-- Supplied entries follows --
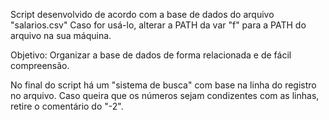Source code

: 
Script desenvolvido de acordo com a base de dados do arquivo "salarios.csv"
Caso for usá-lo, alterar a PATH da var "f" para a PATH do arquivo na sua máquina.

Objetivo: Organizar a base de dados de forma relacionada e de fácil compreensão.

No final do script há um "sistema de busca" com base na linha do registro no arquivo.
Caso queira que os números sejam condizentes com as linhas, retire o comentário do "-2".
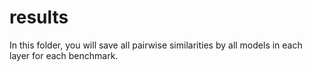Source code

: # results
In this folder, you will save all pairwise similarities by all models in each layer for each benchmark.

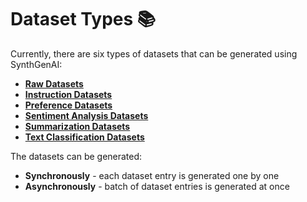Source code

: # Dataset Types 📚

Currently, there are six types of datasets that can be generated using SynthGenAI:

- [**Raw Datasets**](./raw_datasets.md)
- [**Instruction Datasets**](./instruction_datasets.md)
- [**Preference Datasets**](./preference_datasets.md)
- [**Sentiment Analysis Datasets**](./sentiment_analysis_datasets.md)
- [**Summarization Datasets**](./summarization_datasets.md)
- [**Text Classification Datasets**](./text_classification_datasets.md)

The datasets can be generated:

- **Synchronously** - each dataset entry is generated one by one
- **Asynchronously** - batch of dataset entries is generated at once
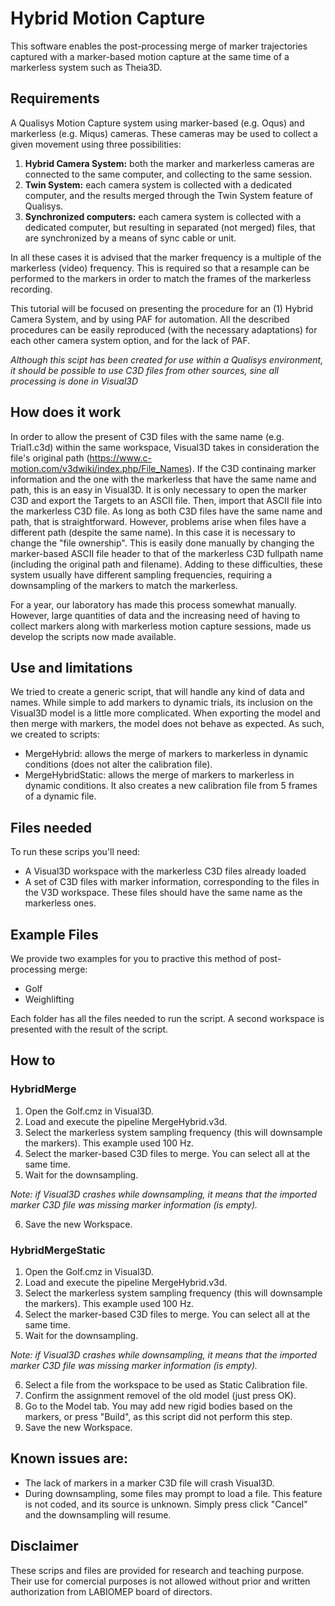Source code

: # Hybrid Motion Capture

This software enables the post-processing merge of marker trajectories captured with a marker-based motion capture at the same time of a markerless system such as Theia3D.

## Requirements
A Qualisys Motion Capture system using marker-based (e.g. Oqus) and markerless (e.g. Miqus) cameras. These cameras may be used to collect a given movement using three possibilities:

1. **Hybrid Camera System:** both the marker and markerless cameras are connected to the same computer, and collecting to the same session.
2. **Twin System:** each camera system is collected with a dedicated computer, and the results merged through the Twin System feature of Qualisys.
3. **Synchronized computers:** each camera system is collected with a dedicated computer, but resulting in separated (not merged) files, that are synchronized by a means of sync cable or unit.

In all these cases it is advised that the marker frequency is a multiple of the markerless (video) frequency. This is required so that a resample can be performed to the markers in order to match the frames of the markerless recording.

This tutorial will be focused on presenting the procedure for an (1) Hybrid Camera System, and by using PAF for automation. All the described procedures can be easily reproduced (with the necessary adaptations) for each other camera system option, and for the lack of PAF.

*Although this scipt has been created for use within a Qualisys environment, it should be possible to use C3D files from other sources, sine all processing is done in Visual3D*

## How does it work
In order to allow the present of C3D files with the same name (e.g. Trial1.c3d) within the same workspace, Visual3D takes in consideration the file's original path (https://www.c-motion.com/v3dwiki/index.php/File_Names).
If the C3D continaing marker information and the one with the markerless that have the same name and path, this is an easy in Visual3D. It is only necessary to open the marker C3D and export the Targets to an ASCII file. Then, import that ASCII file into the markerless C3D file. As long as both C3D files have the same name and path, that is straightforward.
However, problems arise when files have a different path (despite the same name). In this case it is necessary to change the "file ownership". This is easily done manually by changing the marker-based ASCII file header to that of the markerless C3D fullpath name (including the original path and filename).
Adding to these difficulties, these system usually have different sampling frequencies, requiring a downsampling of the markers to match the markerless.

For a year, our laboratory has made this process somewhat manually. However, large quantities of data and the increasing need of having to collect markers along with markerless motion capture sessions, made us develop the scripts now made available.

## Use and limitations
We tried to create a generic script, that will handle any kind of data and names.
While simple to add markers to dynamic trials, its inclusion on the Visual3D model is a little more complicated. When exporting the model and then merge with markers, the model does not behave as expected. As such, we created to scripts:
- MergeHybrid: allows the merge of markers to markerless in dynamic conditions (does not alter the calibration file).
- MergeHybridStatic: allows the merge of markers to markerless in dynamic conditions. It also creates a new calibration file from 5 frames of a dynamic file.

## Files needed
To run these scrips you'll need:
- A Visual3D workspace with the markerless C3D files already loaded
- A set of C3D files with marker information, corresponding to the files in the V3D workspace. These files should have the same name as the markerless ones.

##  Example Files
We provide two examples for you to practive this method of post-processing merge:
- Golf
- Weighlifting

Each folder has all the files needed to run the script.
A second workspace is presented with the result of the script.

## How to
### HybridMerge
1. Open the Golf.cmz in Visual3D.
2. Load and execute the pipeline MergeHybrid.v3d.
3. Select the markerless system sampling frequency (this will downsample the markers). This example used 100 Hz.
4. Select the marker-based C3D files to merge. You can select all at the same time.
5. Wait for the downsampling.

*Note: if Visual3D crashes while downsampling, it means that the imported marker C3D file was missing marker information (is empty).*

6. Save the new Workspace.

### HybridMergeStatic
1. Open the Golf.cmz in Visual3D.
2. Load and execute the pipeline MergeHybrid.v3d.
3. Select the markerless system sampling frequency (this will downsample the markers). This example used 100 Hz.
4. Select the marker-based C3D files to merge. You can select all at the same time.
5. Wait for the downsampling.

*Note: if Visual3D crashes while downsampling, it means that the imported marker C3D file was missing marker information (is empty).*

6. Select a file from the workspace to be used as Static Calibration file.
7. Confirm the assignment removel of the old model (just press OK).
8. Go to the Model tab. You may add new rigid bodies based on the markers, or press "Build", as this script did not perform this step.
9. Save the new Workspace.


## Known issues are:
- The lack of markers in a marker C3D file will crash Visual3D.
- During downsampling, some files may prompt to load a file. This feature is not coded, and its source is unknown. Simply press click "Cancel" and the downsampling will resume.

## Disclaimer
These scrips and files are provided for research and teaching purpose. Their use for comercial purposes is not allowed without prior and written authorization from LABIOMEP board of directors.



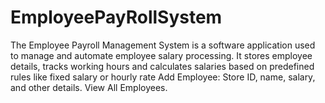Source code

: # EmployeePayRollSystem
The Employee Payroll Management System is a software application used to manage and automate employee salary processing. It stores employee details, tracks working hours and calculates salaries based on predefined rules like fixed salary or hourly rate Add Employee:  Store ID, name, salary, and other details.  View All Employees.
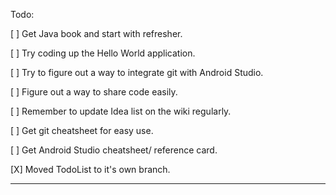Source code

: Todo:

[ ] Get Java book and start with refresher.

[ ] Try coding up the Hello World application.

[ ] Try to figure out a way to integrate git with Android Studio.

[ ] Figure out a way to share code easily.

[ ] Remember to update Idea list on the wiki regularly.

[ ] Get git cheatsheet for easy use.

[ ] Get Android Studio cheatsheet/ reference card.

[X] Moved TodoList to it's own branch.

---
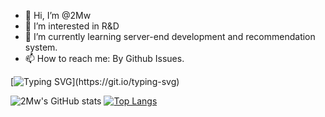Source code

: 
- 👋 Hi, I’m @2Mw
- 👀 I’m interested in R&D
- 🌱 I’m currently learning server-end development and recommendation system.
- 📫 How to reach me: By Github Issues.

[![Typing SVG](https://readme-typing-svg.herokuapp.com?color=%2336BCF7&center=true&vCenter=true&width=600&lines=Hi+there+👋,+I+am+2Mw.+Welcome+to+My+Github!)](https://git.io/typing-svg)

![2Mw's GitHub stats](https://github-readme-stats.vercel.app/api?username=2Mw&show_icons=true&theme=dark)
[![Top Langs](https://github-readme-stats.vercel.app/api/top-langs/?username=2Mw&layout=compact)](https://github.com/anuraghazra/github-readme-stats)
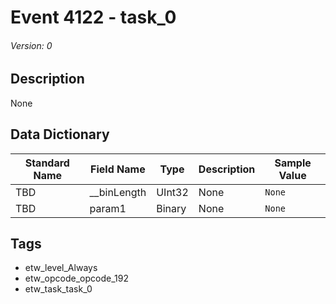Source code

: # Event 4122 - task_0
###### Version: 0

## Description
None

## Data Dictionary
|Standard Name|Field Name|Type|Description|Sample Value|
|---|---|---|---|---|
|TBD|__binLength|UInt32|None|`None`|
|TBD|param1|Binary|None|`None`|

## Tags
* etw_level_Always
* etw_opcode_opcode_192
* etw_task_task_0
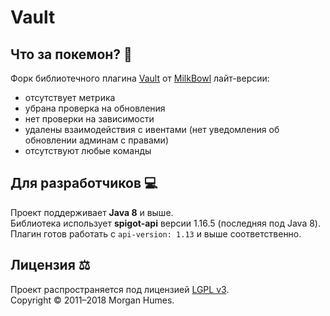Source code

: # Vault

## Что за покемон? 🤔
Форк библиотечного плагина [Vault](https://github.com/MilkBowl/Vault) от [MilkBowl](https://github.com/MilkBowl) лайт-версии:
- отсутствует метрика
- убрана проверка на обновления
- нет проверки на зависимости
- удалены взаимодействия с ивентами (нет уведомления об обновлении админам с правами)
- отсутствуют любые команды

## Для разработчиков 💻
Проект поддерживает **Java 8** и выше.  
Библиотека использует **spigot-api** версии 1.16.5 (последняя под Java 8).  
Плагин готов работать с `api-version: 1.13` и выше соответственно.

## Лицензия ⚖️
Проект распространяется под лицензией [LGPL v3](./LICENSE).  
Copyright © 2011–2018 Morgan Humes.
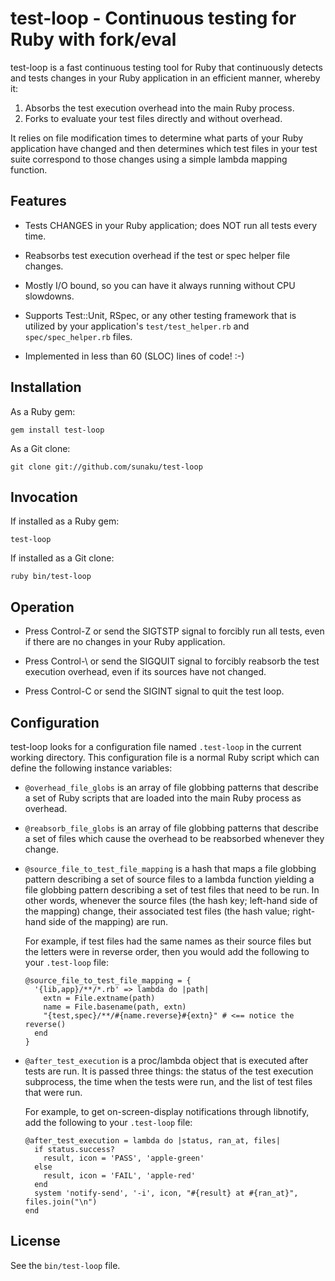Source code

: test-loop - Continuous testing for Ruby with fork/eval
======================================================

test-loop is a fast continuous testing tool for Ruby that continuously detects
and tests changes in your Ruby application in an efficient manner, whereby it:

1. Absorbs the test execution overhead into the main Ruby process.
2. Forks to evaluate your test files directly and without overhead.

It relies on file modification times to determine what parts of your Ruby
application have changed and then determines which test files in your test
suite correspond to those changes using a simple lambda mapping function.


Features
--------

* Tests CHANGES in your Ruby application; does NOT run all tests every time.

* Reabsorbs test execution overhead if the test or spec helper file changes.

* Mostly I/O bound, so you can have it always running without CPU slowdowns.

* Supports Test::Unit, RSpec, or any other testing framework that is utilized
  by your application's `test/test_helper.rb` and `spec/spec_helper.rb` files.

* Implemented in less than 60 (SLOC) lines of code! :-)


Installation
------------

As a Ruby gem:

    gem install test-loop

As a Git clone:

    git clone git://github.com/sunaku/test-loop


Invocation
----------

If installed as a Ruby gem:

    test-loop

If installed as a Git clone:

    ruby bin/test-loop


Operation
---------

* Press Control-Z or send the SIGTSTP signal to forcibly run all
  tests, even if there are no changes in your Ruby application.

* Press Control-\ or send the SIGQUIT signal to forcibly reabsorb
  the test execution overhead, even if its sources have not changed.

* Press Control-C or send the SIGINT signal to quit the test loop.


Configuration
-------------

test-loop looks for a configuration file named `.test-loop` in the current
working directory.  This configuration file is a normal Ruby script which can
define the following instance variables:

* `@overhead_file_globs` is an array of file globbing patterns that describe a
  set of Ruby scripts that are loaded into the main Ruby process as overhead.

* `@reabsorb_file_globs` is an array of file globbing patterns that describe a
  set of files which cause the overhead to be reabsorbed whenever they change.

* `@source_file_to_test_file_mapping` is a hash that maps a file globbing
  pattern describing a set of source files to a lambda function yielding a
  file globbing pattern describing a set of test files that need to be run.
  In other words, whenever the source files (the hash key; left-hand side of
  the mapping) change, their associated test files (the hash value; right-hand
  side of the mapping) are run.

  For example, if test files had the same names as their source files but the
  letters were in reverse order, then you would add the following to your
  `.test-loop` file:

      @source_file_to_test_file_mapping = {
        '{lib,app}/**/*.rb' => lambda do |path|
          extn = File.extname(path)
          name = File.basename(path, extn)
          "{test,spec}/**/#{name.reverse}#{extn}" # <== notice the reverse()
        end
      }

* `@after_test_execution` is a proc/lambda object that is executed after tests
  are run.  It is passed three things: the status of the test execution
  subprocess, the time when the tests were run, and the list of test files
  that were run.

  For example, to get on-screen-display notifications through libnotify,
  add the following to your `.test-loop` file:

      @after_test_execution = lambda do |status, ran_at, files|
        if status.success?
          result, icon = 'PASS', 'apple-green'
        else
          result, icon = 'FAIL', 'apple-red'
        end
        system 'notify-send', '-i', icon, "#{result} at #{ran_at}", files.join("\n")
      end


License
-------

See the `bin/test-loop` file.

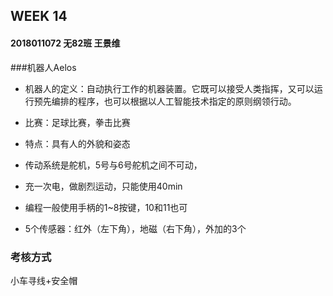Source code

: ## WEEK 14

#### 2018011072  无82班 王景维



###机器人Aelos

* 机器人的定义：自动执行工作的机器装置。它既可以接受人类指挥，又可以运行预先编排的程序，也可以根据以人工智能技术指定的原则纲领行动。

* 比赛：足球比赛，拳击比赛

* 特点：具有人的外貌和姿态

* 传动系统是舵机，5号与6号舵机之间不可动，

* 充一次电，做剧烈运动，只能使用40min
* 编程一般使用手柄的1~8按键，10和11也可
* 5个传感器：红外（左下角），地磁（右下角），外加的3个

### 考核方式

小车寻线+安全帽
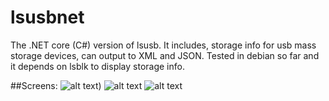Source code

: # lsusbnet
 The .NET core (C#) version of lsusb. It includes, storage info for usb mass storage devices, can output to XML and JSON. Tested in debian so far and it depends on lsblk to display storage info.

##Screens:
![alt text](https://i.postimg.cc/nzhxDBMv/unknown.png))
![alt text](https://i.postimg.cc/2yqfHYQy/unknown2.png)
![alt text](https://i.postimg.cc/2yPNMtGw/unknown3.png)

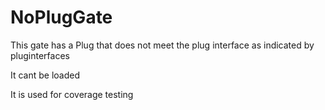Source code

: # NoPlugGate

This gate has a Plug that does not meet the plug interface as indicated by pluginterfaces

It cant be loaded

It is used for coverage testing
-- Supplied entries concluded --
◆ **Your assignment**:
Which lines in the entries contain the word "done"? Pull out each of them.

◆ **Your solution**:
*Although this scipt has been created for use within a Qualisys environment, it should be possible to use C3D files from other sources, sine all processing is done in Visual3D*
However, problems arise when files have a different path (despite the same name). In this case it is necessary to change the "file ownership". This is easily done manually by changing the marker-based ASCII file header to that of the markerless C3D fullpath name (including the original path and filename).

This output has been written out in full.